(Assignment): Your answer must be the records below, repeated exactly, with every picture left out.

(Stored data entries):
★ ★ ★
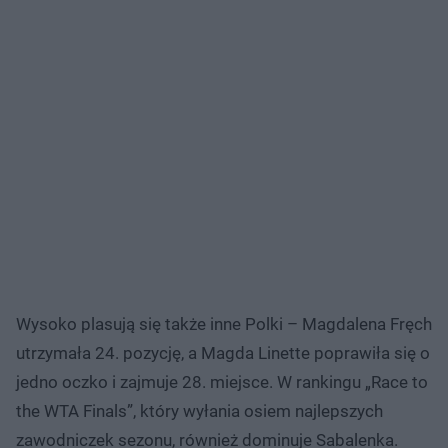
Wysoko plasują się także inne Polki – Magdalena Fręch
utrzymała 24. pozycję, a Magda Linette poprawiła się o
jedno oczko i zajmuje 28. miejsce. W rankingu „Race to
the WTA Finals”, który wyłania osiem najlepszych
zawodniczek sezonu, również dominuje Sabalenka.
★ ★ ★
(Written answer):
Wysoko plasują się także inne Polki – Magdalena Fręch
utrzymała 24. pozycję, a Magda Linette poprawiła się o
jedno oczko i zajmuje 28. miejsce. W rankingu „Race to
the WTA Finals”, który wyłania osiem najlepszych
zawodniczek sezonu, również dominuje Sabalenka.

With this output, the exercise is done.